Am Montag schrieben Sie auch, dass das politische Klima von „rechts vergiftet“ würde. Genau! Linke können unser politisches Klima nicht vergiften. Sie können Steine und Flaschen auf Andersdenkende werfen, Sie können Andersdenkende bedrohen und zusammenschlagen, jedoch das politische Klima vergiften? Nein, das geht nicht. Linke wurden mit dem Löffel der Unschuld im Munde geboren. Somit ist klar, wer hier Hass verbreitet und das politische Klima vergiftet.

Ich will zu Ihnen aber gerecht sein, Herr Stegner. Ihre Hetze und Ihr Gift verbreiten Sie in der SPD nun wirklich nicht alleine. Vizekanzler Gabriel und Generalsekretärin Fahima üben sich auch in der Rolle eines Goebbels. Gabriel spricht gerne mal bei Andersdenkenden von „Pack“ und Fahimi will Pegida-Anhänger „mit voller Härte“ vom Verfassungsschutz verfolgen lassen. Und Justizminister Maas (SPD) denkt, Pedida-Anhänger sind für linke Straftaten „mitverantwortlich“.

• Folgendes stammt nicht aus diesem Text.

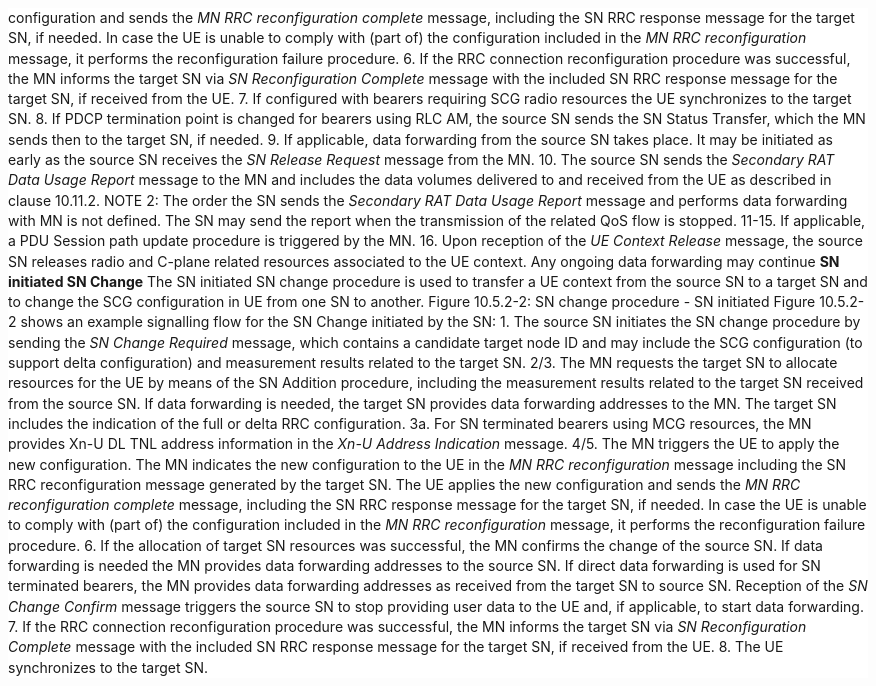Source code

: configuration and sends the _MN RRC reconfiguration complete_ message,
including the SN RRC response message for the target SN, if needed. In case
the UE is unable to comply with (part of) the configuration included in the
_MN RRC reconfiguration_ message, it performs the reconfiguration failure
procedure.
6\. If the RRC connection reconfiguration procedure was successful, the MN
informs the target SN via _SN Reconfiguration Complete_ message with the
included SN RRC response message for the target SN, if received from the UE.
7\. If configured with bearers requiring SCG radio resources the UE
synchronizes to the target SN.
8\. If PDCP termination point is changed for bearers using RLC AM, the source
SN sends the SN Status Transfer, which the MN sends then to the target SN, if
needed.
9\. If applicable, data forwarding from the source SN takes place. It may be
initiated as early as the source SN receives the _SN Release Request_ message
from the MN.
10\. The source SN sends the _Secondary RAT Data Usage Report_ message to the
MN and includes the data volumes delivered to and received from the UE as
described in clause 10.11.2.
NOTE 2: The order the SN sends the _Secondary RAT Data Usage Report_ message
and performs data forwarding with MN is not defined. The SN may send the
report when the transmission of the related QoS flow is stopped.
11-15. If applicable, a PDU Session path update procedure is triggered by the
MN.
16\. Upon reception of the _UE Context Release_ message, the source SN
releases radio and C-plane related resources associated to the UE context. Any
ongoing data forwarding may continue
**SN initiated SN Change**
The SN initiated SN change procedure is used to transfer a UE context from the
source SN to a target SN and to change the SCG configuration in UE from one SN
to another.
Figure 10.5.2-2: SN change procedure - SN initiated
Figure 10.5.2-2 shows an example signalling flow for the SN Change initiated
by the SN:
1\. The source SN initiates the SN change procedure by sending the _SN Change
Required_ message, which contains a candidate target node ID and may include
the SCG configuration (to support delta configuration) and measurement results
related to the target SN.
2/3. The MN requests the target SN to allocate resources for the UE by means
of the SN Addition procedure, including the measurement results related to the
target SN received from the source SN. If data forwarding is needed, the
target SN provides data forwarding addresses to the MN. The target SN includes
the indication of the full or delta RRC configuration.
3a. For SN terminated bearers using MCG resources, the MN provides Xn-U DL TNL
address information in the _Xn-U Address Indication_ message.
4/5. The MN triggers the UE to apply the new configuration. The MN indicates
the new configuration to the UE in the _MN RRC reconfiguration_ message
including the SN RRC reconfiguration message generated by the target SN. The
UE applies the new configuration and sends the _MN RRC reconfiguration
complete_ message, including the SN RRC response message for the target SN, if
needed. In case the UE is unable to comply with (part of) the configuration
included in the _MN RRC reconfiguration_ message, it performs the
reconfiguration failure procedure.
6\. If the allocation of target SN resources was successful, the MN confirms
the change of the source SN. If data forwarding is needed the MN provides data
forwarding addresses to the source SN. If direct data forwarding is used for
SN terminated bearers, the MN provides data forwarding addresses as received
from the target SN to source SN. Reception of the _SN Change Confirm_ message
triggers the source SN to stop providing user data to the UE and, if
applicable, to start data forwarding.
7\. If the RRC connection reconfiguration procedure was successful, the MN
informs the target SN via _SN Reconfiguration Complete_ message with the
included SN RRC response message for the target SN, if received from the UE.
8\. The UE synchronizes to the target SN.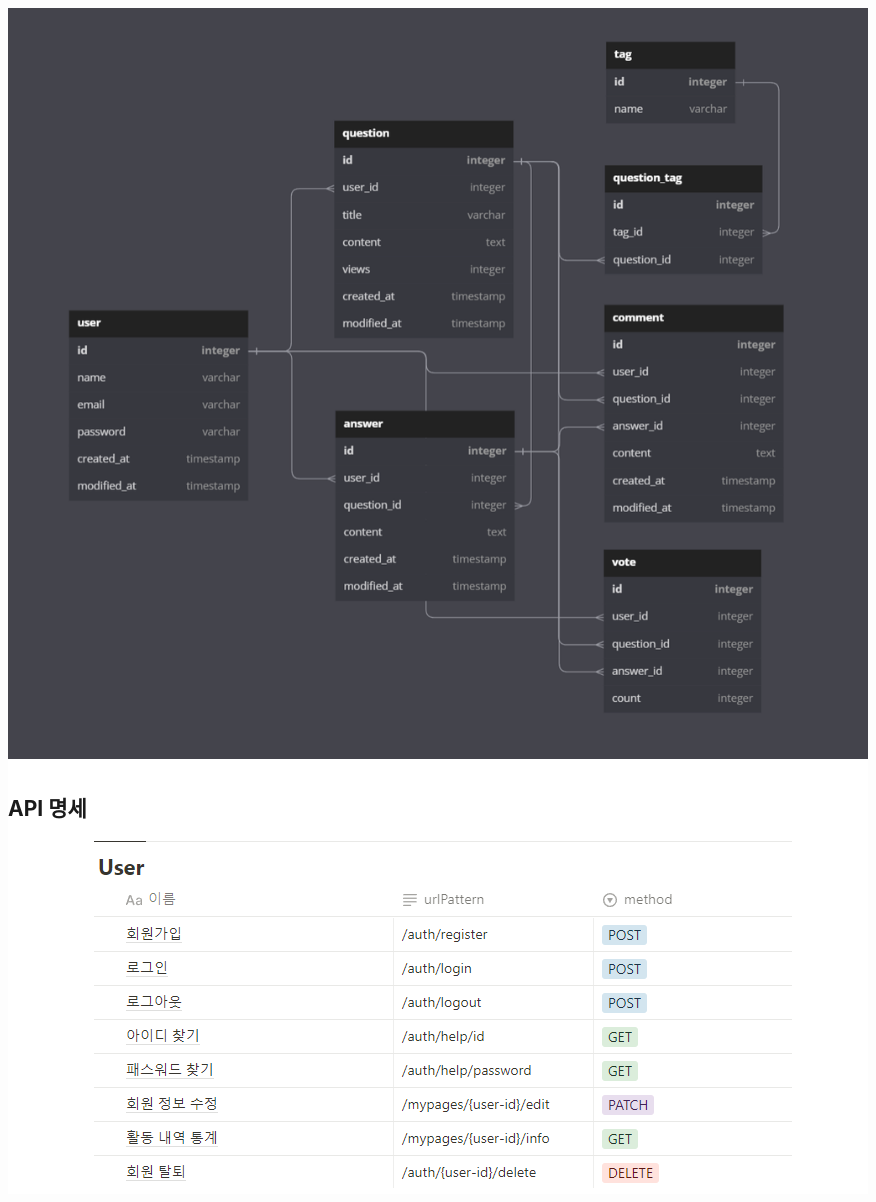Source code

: <p align="center"><img src="../images/pre-erd.png"></p>

## API 명세

<p align="center"><img src="../images/preApi1.png"></p>
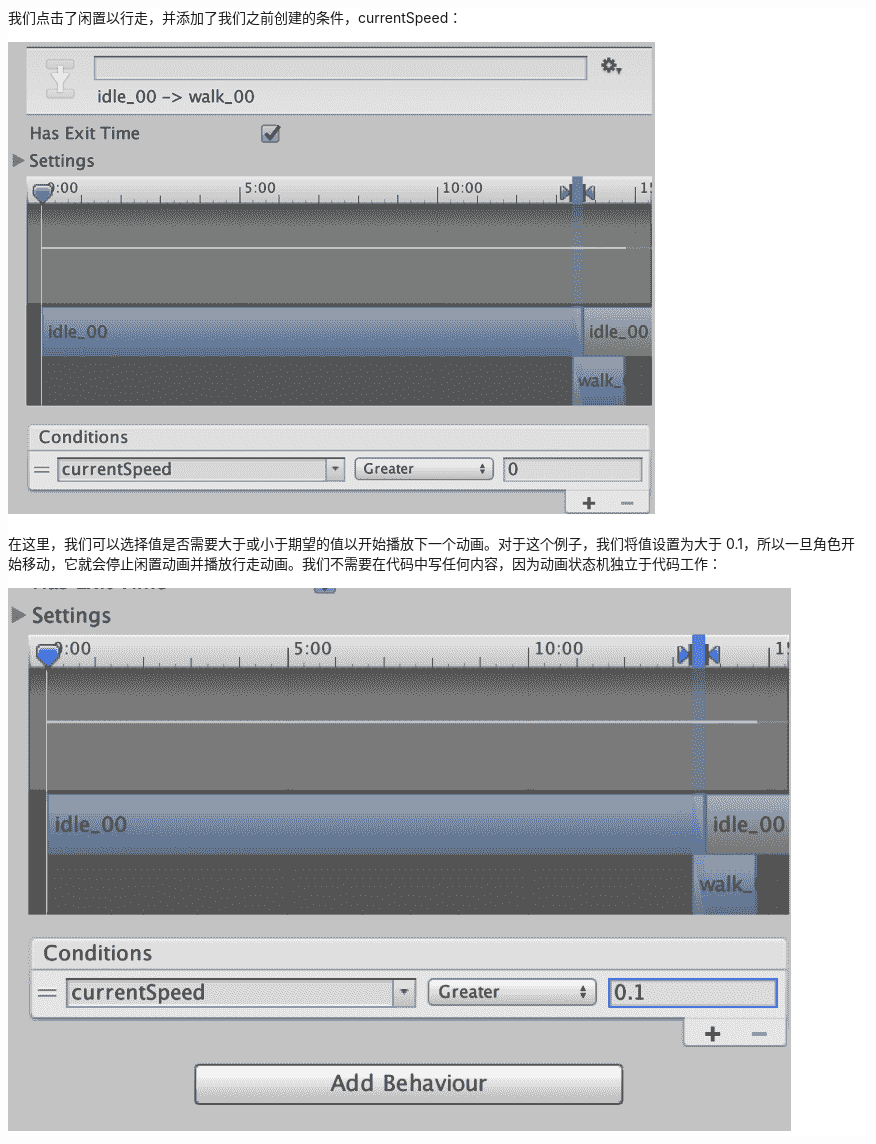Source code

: 我们点击了闲置以行走，并添加了我们之前创建的条件，currentSpeed：

![](img/f3e5ba32-2566-41cc-8420-8b06b3e71d27.png)

在这里，我们可以选择值是否需要大于或小于期望的值以开始播放下一个动画。对于这个例子，我们将值设置为大于 0.1，所以一旦角色开始移动，它就会停止闲置动画并播放行走动画。我们不需要在代码中写任何内容，因为动画状态机独立于代码工作：

![](img/59b0b0bb-806c-496d-8d25-7570894e4c5b.png)
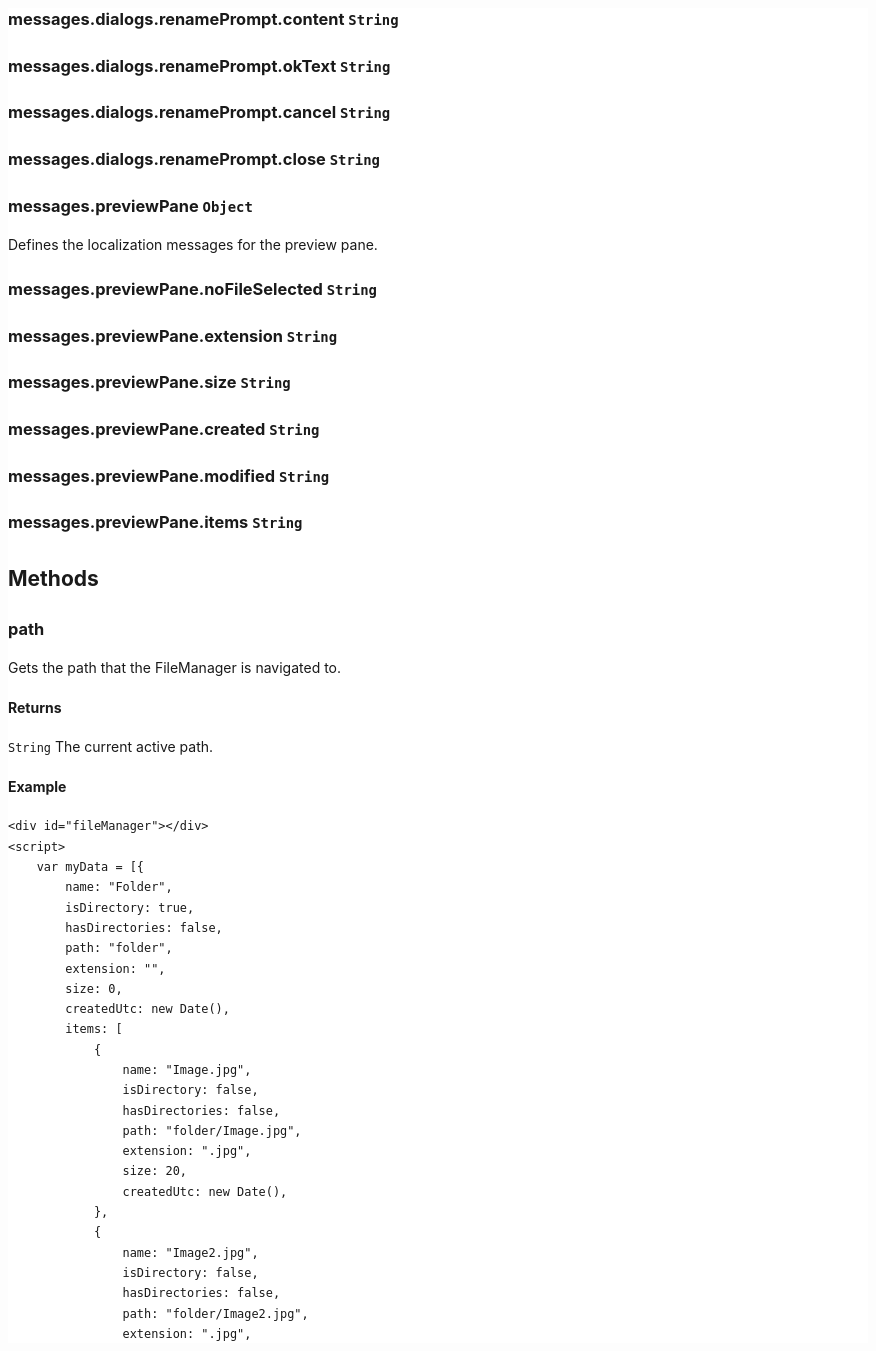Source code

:### messages.dialogs.renamePrompt.content `String`

### messages.dialogs.renamePrompt.okText `String`

### messages.dialogs.renamePrompt.cancel `String`

### messages.dialogs.renamePrompt.close `String`

### messages.previewPane `Object`
Defines the localization messages for the preview pane.

### messages.previewPane.noFileSelected `String`

### messages.previewPane.extension `String`

### messages.previewPane.size `String`

### messages.previewPane.created `String`

### messages.previewPane.modified `String`

### messages.previewPane.items `String`

## Methods

### path

Gets the path that the FileManager is navigated to.

#### Returns

`String` The current active path.

#### Example

    <div id="fileManager"></div>
    <script>
        var myData = [{
            name: "Folder",
            isDirectory: true,
            hasDirectories: false,
            path: "folder",
            extension: "",
            size: 0,
            createdUtc: new Date(),
            items: [
                {
                    name: "Image.jpg",
                    isDirectory: false,
                    hasDirectories: false,
                    path: "folder/Image.jpg",
                    extension: ".jpg",
                    size: 20,
                    createdUtc: new Date(),
                },
                {
                    name: "Image2.jpg",
                    isDirectory: false,
                    hasDirectories: false,
                    path: "folder/Image2.jpg",
                    extension: ".jpg",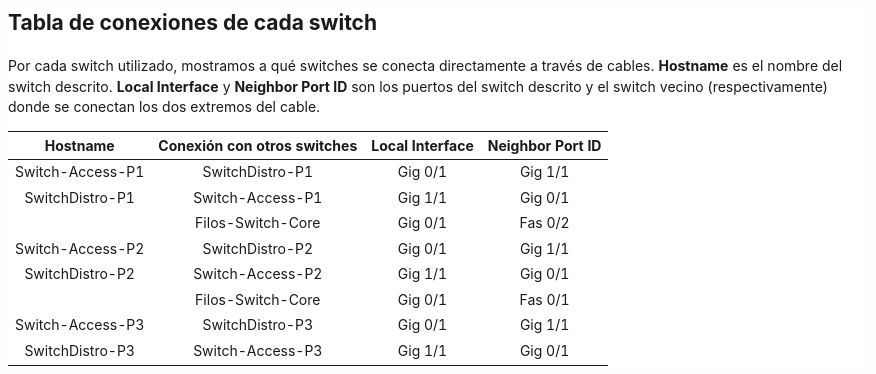 
## Tabla de conexiones de cada switch

Por cada switch utilizado, mostramos a qué switches se conecta directamente a través de cables. <b>Hostname</b> es el nombre del switch descrito. <b>Local Interface</b> y <b>Neighbor Port ID</b> son los puertos del switch descrito y el switch vecino (respectivamente) donde se conectan los dos extremos del cable.

<table>
    <thead style="text-align: center;">
        <tr>
            <th>Hostname</th>
            <th>Conexión con otros switches</th>
            <th>Local Interface</th>
            <th>Neighbor Port ID</th>
        </tr>
    </thead>
    <tbody style="text-align: center;">
        <tr>
            <td>Switch-Access-P1</td>
            <td>SwitchDistro-P1</td>
            <td>Gig 0/1</td>
            <td>Gig 1/1</td>
        </tr>
       <tr>
            <td rowspan=2>SwitchDistro-P1</td>
            <td>Switch-Access-P1</td>
            <td>Gig 1/1</td>
            <td>Gig 0/1</td>
        </tr>
        <tr>
	        <td>Filos-Switch-Core</td>
	        <td>Gig 0/1</td>
	        <td>Fas 0/2</td>
        </tr>
	    <tr>
            <td>Switch-Access-P2</td>
            <td>SwitchDistro-P2</td>
            <td>Gig 0/1</td>
            <td>Gig 1/1</td>
        </tr>
       <tr>
            <td rowspan=2>SwitchDistro-P2</td>
            <td>Switch-Access-P2</td>
            <td>Gig 1/1</td>
            <td>Gig 0/1</td>
        </tr>
        <tr>
	        <td>Filos-Switch-Core</td>
	        <td>Gig 0/1</td>
	        <td>Fas 0/1</td>
        </tr>
        <tr>
            <td>Switch-Access-P3</td>
            <td>SwitchDistro-P3</td>
            <td>Gig 0/1</td>
            <td>Gig 1/1</td>
        </tr>
       <tr>
            <td rowspan=2>SwitchDistro-P3</td>
            <td>Switch-Access-P3</td>
            <td>Gig 1/1</td>
            <td>Gig 0/1</td>
        </tr>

Wissen Sie was, Herr Stegner, öffnen wir doch einfach wieder die KZs und werfen all das Gerümpel an Menschen hinein, die anders denken als SPD-Politiker. Wer die SED, Pardon, ich meinte die SPD, kritisiert, wird zukünftig standrechtlich erschossen. Eine deutsche Volksweisheit sagt nicht umsonst: Manche gehen so weit nach links, dass sie rechts herauskommen. Das gilt für Sie und die SPD. Somit sind Sie, Herr Stegner, doch in der richtigen Partei. Glückwunsch!

Es liegt nun an uns Bürger, dafür zu sorgen, dass Sie, Herr Ralf Stegner, keine rechtsfreien Räume in unserem Land schaffen können, in dem nur noch die politischen Vorgaben von Ihnen und Ihrer SPD gelten. Daher rufe ich auf, die Pegida zu stärken, entweder, indem man nach Dresden fährt, oder in seinem Ort, selbst eine Pegida anmeldet.

Ich weiß nicht genau, wer oder was Deutschland ist, aber Sie, Herr Stegner, sind es sicher nicht.